Fwd: Extracting data from PDFs

8 views

Skip to first unread message

Nikhil VJ

unread,

Jan 15, 2022, 1:58:35 AM1/15/22

to pytho...@googlegroups.com

Hi All,

Breaking tabular data out from PDFs to be able to use in excel / databases has since long been a requirement and pain point for many folks wanting to do R&D or investigations into officially published data. With data published in Indian languages: even more so.

I recently was able to make a single python program do the whole job from taking a pdf, un-encrypting it if needed, OCR'ing it (with marathi/hindi script plus some english parts), extracting tabular data from it, transforming the data to a proper table with one data item per row and finally saving it to either an excel or a database.

It uses these python libraries and some dependencies which I could easily install in my ubuntu laptop

pikepdf (decryption) | ocrmypdf (OCR) | tabula-py (table extraction)
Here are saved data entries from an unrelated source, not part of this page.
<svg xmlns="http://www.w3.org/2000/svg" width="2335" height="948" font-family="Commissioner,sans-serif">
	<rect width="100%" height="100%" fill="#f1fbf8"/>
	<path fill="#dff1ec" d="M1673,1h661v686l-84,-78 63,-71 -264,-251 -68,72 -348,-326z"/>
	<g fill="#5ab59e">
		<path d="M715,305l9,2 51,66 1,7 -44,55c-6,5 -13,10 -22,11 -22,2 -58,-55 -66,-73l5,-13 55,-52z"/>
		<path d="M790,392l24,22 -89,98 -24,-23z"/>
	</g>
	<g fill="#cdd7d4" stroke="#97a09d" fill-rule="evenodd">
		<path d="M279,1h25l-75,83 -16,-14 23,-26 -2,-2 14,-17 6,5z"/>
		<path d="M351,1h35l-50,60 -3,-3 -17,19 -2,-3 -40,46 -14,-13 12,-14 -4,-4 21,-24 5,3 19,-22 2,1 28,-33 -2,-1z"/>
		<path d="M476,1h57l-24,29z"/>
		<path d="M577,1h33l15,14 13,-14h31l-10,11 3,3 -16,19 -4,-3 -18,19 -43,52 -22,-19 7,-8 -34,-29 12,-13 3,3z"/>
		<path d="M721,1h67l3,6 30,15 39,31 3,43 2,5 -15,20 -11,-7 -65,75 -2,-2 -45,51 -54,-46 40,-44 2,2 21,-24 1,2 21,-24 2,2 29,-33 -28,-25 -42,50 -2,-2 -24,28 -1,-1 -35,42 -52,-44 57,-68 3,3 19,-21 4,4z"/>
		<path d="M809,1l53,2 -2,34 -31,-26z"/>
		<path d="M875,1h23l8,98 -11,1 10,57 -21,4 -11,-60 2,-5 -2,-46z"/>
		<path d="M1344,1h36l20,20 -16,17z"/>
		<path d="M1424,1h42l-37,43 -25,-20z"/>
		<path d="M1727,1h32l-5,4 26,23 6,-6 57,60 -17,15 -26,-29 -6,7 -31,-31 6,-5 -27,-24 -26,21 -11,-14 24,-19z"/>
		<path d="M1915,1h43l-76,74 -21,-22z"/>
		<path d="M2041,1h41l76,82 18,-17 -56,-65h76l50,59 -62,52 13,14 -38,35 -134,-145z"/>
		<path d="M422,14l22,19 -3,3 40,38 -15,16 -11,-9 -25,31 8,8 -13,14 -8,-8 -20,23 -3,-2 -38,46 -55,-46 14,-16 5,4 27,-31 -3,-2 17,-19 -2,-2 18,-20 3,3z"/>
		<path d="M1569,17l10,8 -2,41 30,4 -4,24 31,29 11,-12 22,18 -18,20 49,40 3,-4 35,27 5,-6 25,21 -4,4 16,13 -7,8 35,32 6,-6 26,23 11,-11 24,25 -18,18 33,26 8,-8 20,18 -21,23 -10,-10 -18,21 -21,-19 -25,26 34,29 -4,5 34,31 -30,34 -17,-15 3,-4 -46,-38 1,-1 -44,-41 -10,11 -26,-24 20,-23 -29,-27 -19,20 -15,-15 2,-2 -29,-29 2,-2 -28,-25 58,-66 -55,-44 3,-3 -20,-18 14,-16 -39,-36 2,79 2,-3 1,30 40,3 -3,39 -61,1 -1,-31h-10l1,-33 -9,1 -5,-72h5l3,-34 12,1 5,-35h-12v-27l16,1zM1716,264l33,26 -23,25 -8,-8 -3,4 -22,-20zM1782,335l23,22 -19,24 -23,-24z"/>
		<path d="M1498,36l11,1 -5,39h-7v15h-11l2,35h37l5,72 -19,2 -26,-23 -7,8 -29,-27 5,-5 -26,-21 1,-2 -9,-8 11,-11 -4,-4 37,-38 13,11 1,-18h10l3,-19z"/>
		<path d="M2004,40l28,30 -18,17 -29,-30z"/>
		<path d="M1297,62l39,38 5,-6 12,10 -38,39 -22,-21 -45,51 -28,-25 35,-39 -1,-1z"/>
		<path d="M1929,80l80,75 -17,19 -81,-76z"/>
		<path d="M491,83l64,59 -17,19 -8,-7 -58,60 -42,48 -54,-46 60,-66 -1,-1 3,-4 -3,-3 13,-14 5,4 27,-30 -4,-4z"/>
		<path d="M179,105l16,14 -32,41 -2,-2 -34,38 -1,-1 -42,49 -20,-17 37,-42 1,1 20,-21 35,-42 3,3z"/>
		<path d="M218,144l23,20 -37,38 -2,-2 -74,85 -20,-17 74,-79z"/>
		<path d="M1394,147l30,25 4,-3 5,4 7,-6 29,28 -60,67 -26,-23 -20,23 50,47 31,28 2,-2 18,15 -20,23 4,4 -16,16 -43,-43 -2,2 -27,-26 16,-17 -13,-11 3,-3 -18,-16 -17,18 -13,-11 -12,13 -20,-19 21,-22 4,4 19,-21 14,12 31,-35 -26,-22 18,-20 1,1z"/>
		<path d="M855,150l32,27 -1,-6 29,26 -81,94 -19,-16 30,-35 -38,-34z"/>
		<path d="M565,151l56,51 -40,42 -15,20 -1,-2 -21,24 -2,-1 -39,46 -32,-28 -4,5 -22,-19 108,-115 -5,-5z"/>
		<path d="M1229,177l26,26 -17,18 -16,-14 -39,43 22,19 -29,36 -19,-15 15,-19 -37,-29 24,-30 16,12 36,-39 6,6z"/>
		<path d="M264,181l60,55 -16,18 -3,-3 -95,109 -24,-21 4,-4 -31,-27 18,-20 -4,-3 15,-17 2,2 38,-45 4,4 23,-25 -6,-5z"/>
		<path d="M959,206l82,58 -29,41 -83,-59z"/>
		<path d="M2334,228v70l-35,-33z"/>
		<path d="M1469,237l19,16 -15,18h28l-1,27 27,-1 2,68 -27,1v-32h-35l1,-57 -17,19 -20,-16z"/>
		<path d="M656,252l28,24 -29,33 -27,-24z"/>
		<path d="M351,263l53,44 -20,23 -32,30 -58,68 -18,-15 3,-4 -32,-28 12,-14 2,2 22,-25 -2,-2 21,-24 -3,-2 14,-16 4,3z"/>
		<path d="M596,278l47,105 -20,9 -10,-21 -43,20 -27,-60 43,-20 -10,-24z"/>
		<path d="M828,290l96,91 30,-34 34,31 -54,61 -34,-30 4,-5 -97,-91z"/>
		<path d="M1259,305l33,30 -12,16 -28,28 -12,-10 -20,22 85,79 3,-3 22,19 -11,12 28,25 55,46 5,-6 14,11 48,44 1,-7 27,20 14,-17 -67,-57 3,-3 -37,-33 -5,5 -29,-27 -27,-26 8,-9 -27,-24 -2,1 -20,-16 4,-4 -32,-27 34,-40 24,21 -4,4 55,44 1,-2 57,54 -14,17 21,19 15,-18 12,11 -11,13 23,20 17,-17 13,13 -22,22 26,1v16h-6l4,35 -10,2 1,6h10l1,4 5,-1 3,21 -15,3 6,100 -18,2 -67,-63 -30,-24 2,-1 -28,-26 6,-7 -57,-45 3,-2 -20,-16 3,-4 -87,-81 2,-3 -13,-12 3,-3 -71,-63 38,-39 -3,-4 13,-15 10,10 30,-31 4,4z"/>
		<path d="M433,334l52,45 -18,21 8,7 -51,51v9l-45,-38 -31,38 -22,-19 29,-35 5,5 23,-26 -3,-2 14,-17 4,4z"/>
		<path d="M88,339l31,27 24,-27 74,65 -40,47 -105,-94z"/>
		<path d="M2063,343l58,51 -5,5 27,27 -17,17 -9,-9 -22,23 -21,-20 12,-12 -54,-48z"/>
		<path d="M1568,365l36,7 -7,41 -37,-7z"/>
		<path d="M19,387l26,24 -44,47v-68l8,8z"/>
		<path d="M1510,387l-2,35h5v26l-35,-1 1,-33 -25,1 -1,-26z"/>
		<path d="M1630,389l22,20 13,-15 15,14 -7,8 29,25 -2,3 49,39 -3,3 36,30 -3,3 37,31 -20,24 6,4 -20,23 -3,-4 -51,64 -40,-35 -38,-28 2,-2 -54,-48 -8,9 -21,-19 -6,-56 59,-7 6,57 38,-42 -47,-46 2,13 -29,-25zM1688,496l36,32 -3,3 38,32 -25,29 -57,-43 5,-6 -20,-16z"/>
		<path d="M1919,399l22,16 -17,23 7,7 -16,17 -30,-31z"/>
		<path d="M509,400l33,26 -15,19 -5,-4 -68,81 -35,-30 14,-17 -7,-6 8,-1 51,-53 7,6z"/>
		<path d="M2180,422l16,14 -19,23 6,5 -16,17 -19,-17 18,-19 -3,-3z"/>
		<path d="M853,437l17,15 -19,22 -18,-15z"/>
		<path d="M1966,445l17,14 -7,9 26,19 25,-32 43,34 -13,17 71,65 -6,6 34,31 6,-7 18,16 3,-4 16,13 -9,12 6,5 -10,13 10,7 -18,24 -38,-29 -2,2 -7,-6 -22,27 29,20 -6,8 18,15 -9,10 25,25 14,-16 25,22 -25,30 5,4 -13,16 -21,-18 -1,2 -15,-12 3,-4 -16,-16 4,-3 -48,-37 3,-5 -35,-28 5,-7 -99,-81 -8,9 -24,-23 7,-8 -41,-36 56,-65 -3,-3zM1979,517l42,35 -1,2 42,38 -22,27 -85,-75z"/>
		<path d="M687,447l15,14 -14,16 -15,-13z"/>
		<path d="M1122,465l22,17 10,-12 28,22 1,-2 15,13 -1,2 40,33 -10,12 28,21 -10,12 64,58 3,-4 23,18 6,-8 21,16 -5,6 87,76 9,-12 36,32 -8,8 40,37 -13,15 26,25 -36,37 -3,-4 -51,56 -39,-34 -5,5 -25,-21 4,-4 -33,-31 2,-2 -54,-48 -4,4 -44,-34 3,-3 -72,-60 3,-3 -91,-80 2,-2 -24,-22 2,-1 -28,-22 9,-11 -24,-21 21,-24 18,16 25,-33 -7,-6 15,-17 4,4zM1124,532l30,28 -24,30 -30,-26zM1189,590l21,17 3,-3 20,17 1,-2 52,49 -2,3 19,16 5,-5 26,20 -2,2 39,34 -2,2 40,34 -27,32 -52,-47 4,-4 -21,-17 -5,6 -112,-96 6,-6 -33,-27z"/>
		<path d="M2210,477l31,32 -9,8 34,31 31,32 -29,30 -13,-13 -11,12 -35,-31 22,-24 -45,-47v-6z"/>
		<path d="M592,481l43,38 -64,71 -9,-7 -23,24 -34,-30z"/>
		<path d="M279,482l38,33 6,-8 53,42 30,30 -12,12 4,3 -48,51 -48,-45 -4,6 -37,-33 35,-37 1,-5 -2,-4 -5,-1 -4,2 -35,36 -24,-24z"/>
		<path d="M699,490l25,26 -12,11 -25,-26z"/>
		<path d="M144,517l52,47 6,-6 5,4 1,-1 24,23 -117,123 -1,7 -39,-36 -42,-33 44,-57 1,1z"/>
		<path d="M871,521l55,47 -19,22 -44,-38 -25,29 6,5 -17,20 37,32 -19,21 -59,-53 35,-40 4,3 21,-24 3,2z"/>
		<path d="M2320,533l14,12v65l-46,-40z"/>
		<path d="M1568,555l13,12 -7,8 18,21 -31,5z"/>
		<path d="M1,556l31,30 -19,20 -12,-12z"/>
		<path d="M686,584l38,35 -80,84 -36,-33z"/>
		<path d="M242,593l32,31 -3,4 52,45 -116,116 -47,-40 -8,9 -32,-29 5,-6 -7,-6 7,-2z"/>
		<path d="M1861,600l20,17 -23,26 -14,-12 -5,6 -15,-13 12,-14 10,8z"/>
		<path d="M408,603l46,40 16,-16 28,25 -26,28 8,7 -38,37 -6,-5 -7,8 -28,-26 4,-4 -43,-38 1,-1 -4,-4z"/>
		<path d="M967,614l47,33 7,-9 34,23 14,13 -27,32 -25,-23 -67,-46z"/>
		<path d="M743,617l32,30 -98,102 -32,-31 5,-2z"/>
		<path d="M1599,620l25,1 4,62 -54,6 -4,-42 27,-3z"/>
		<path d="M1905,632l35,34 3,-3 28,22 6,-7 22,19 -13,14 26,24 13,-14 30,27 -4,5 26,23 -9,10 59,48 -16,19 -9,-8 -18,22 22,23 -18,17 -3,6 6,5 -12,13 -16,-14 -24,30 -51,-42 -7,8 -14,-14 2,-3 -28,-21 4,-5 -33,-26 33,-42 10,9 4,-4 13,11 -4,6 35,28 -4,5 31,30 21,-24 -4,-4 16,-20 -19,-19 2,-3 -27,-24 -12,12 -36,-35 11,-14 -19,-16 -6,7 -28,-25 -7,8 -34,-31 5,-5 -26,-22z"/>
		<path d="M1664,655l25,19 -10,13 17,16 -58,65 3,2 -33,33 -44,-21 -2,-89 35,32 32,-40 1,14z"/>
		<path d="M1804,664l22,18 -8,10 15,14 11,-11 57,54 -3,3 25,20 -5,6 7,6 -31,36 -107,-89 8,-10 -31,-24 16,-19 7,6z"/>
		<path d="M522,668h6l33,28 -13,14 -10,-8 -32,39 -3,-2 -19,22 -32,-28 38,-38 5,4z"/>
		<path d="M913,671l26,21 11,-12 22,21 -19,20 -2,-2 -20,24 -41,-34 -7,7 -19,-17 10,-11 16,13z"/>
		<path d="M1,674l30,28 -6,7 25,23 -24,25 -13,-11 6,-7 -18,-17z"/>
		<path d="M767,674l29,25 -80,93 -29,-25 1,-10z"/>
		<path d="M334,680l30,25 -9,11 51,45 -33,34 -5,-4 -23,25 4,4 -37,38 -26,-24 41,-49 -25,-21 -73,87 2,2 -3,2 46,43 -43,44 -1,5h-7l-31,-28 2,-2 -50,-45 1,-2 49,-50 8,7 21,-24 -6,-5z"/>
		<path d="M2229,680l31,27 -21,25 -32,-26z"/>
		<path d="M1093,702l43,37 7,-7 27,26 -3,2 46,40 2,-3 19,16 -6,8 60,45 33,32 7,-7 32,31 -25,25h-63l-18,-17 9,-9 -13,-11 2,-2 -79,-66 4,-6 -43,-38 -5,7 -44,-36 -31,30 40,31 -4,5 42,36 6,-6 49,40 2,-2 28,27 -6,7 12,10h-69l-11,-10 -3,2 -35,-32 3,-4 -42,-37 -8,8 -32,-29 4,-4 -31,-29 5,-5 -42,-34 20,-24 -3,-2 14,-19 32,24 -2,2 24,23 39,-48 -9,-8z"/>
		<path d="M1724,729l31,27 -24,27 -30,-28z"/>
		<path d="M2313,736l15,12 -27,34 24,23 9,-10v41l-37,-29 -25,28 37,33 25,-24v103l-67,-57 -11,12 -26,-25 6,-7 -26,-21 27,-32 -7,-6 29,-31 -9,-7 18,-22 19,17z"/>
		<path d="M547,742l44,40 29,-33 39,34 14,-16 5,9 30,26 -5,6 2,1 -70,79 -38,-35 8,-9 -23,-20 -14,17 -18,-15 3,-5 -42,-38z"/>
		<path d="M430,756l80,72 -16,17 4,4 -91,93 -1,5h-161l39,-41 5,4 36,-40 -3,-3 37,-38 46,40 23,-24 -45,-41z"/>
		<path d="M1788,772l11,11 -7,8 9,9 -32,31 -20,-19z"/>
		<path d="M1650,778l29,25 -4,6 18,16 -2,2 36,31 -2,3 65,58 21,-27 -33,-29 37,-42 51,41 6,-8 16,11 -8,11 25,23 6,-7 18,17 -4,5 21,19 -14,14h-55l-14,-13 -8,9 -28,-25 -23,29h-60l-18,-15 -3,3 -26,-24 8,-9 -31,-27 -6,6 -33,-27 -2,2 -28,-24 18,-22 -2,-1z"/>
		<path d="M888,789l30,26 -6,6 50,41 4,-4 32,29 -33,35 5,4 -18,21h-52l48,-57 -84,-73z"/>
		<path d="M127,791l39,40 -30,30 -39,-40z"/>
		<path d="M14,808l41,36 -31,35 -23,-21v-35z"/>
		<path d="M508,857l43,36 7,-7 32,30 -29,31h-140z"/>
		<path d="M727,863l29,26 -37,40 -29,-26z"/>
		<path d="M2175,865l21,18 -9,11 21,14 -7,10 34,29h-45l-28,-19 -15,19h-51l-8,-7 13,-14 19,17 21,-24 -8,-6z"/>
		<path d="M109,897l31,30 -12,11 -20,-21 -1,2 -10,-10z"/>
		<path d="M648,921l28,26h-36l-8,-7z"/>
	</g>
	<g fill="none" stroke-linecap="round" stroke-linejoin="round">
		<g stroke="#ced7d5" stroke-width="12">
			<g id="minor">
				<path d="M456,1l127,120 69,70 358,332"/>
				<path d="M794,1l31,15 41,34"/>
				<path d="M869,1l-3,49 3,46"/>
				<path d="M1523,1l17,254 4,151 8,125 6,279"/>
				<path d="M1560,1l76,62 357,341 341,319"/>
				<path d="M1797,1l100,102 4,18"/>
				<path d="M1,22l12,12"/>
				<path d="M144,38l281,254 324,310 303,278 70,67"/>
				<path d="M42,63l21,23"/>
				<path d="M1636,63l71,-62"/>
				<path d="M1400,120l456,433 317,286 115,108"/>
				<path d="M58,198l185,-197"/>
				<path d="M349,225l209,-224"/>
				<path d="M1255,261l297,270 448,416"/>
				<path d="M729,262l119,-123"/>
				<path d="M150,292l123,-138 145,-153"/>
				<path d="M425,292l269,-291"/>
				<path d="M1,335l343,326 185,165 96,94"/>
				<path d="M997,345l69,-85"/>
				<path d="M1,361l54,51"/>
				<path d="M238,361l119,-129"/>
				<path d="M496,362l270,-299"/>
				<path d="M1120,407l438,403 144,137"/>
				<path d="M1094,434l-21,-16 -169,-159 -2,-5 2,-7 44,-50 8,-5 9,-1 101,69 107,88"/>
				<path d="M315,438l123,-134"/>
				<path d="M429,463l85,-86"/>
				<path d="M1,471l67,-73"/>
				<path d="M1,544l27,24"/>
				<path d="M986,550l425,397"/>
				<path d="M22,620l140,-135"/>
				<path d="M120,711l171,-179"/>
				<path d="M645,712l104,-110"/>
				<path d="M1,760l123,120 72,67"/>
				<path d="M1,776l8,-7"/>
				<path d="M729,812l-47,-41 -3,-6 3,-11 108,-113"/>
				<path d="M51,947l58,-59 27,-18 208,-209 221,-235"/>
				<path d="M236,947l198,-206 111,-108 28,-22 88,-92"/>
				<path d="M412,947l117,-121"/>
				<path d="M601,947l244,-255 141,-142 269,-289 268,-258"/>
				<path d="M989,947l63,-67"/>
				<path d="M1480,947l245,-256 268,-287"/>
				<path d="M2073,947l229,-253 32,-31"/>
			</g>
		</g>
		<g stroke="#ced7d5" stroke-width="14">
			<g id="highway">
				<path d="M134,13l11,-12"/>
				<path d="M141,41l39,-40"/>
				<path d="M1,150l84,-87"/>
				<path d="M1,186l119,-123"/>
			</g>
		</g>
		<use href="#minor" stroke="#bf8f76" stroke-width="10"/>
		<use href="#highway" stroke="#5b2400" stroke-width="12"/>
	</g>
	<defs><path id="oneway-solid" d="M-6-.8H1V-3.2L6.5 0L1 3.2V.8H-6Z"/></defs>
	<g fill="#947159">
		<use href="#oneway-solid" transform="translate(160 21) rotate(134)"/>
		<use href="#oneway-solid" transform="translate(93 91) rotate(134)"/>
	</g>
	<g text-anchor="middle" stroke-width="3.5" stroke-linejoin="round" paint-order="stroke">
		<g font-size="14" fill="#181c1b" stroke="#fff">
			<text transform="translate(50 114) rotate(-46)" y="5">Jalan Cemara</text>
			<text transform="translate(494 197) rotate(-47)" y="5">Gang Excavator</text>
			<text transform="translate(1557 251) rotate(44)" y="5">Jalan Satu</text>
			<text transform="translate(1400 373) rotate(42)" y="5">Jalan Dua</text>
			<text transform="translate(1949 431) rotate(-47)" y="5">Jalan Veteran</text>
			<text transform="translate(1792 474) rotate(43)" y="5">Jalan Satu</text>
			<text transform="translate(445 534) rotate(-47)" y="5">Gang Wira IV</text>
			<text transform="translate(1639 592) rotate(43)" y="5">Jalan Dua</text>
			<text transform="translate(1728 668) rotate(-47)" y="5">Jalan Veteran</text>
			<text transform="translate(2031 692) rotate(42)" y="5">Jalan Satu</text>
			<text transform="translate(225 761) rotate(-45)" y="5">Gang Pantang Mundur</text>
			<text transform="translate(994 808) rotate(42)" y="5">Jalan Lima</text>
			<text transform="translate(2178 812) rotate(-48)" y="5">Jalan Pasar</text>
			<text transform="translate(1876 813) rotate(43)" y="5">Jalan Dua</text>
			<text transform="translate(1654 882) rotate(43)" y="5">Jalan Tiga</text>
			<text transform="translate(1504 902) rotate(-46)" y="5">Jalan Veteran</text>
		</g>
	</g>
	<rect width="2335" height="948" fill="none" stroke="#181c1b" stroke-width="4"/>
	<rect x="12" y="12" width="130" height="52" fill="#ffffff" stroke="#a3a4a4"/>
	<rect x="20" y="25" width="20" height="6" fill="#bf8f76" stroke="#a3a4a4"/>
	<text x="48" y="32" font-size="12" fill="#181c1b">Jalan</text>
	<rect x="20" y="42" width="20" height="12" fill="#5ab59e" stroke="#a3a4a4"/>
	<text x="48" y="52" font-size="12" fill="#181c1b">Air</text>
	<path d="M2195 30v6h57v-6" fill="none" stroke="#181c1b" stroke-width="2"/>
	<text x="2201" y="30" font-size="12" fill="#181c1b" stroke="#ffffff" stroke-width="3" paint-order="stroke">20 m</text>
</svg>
The last part in that chain is crucial, and it has evolved by now to give several good options for targeting the specific areas, putting exact columns, etc. Here's the core program the python lib wraps around.

For the OCR part, it did things properly for about 80 to 90% of my target PDF which was in marathi. This is running on the tesseract project which is continuously evolving, so we can expect it to get better over time. It's also got a handy deskew option which you can use in case of photo-scanned pdfs where everything got tilted.

I'm not able to share a demo program at this point, but want to let people know that Hey it can be done! Just follow the trail. And get in touch if you want to implement something.

PS: I started on this with Excalibur and Tabula user-interface programs, ran into several hurdles, dug deeper and found the libraries needed to directly work with my code. So, seen those. Excalibur was promising but it's gotten bugs now and is no longer maintained.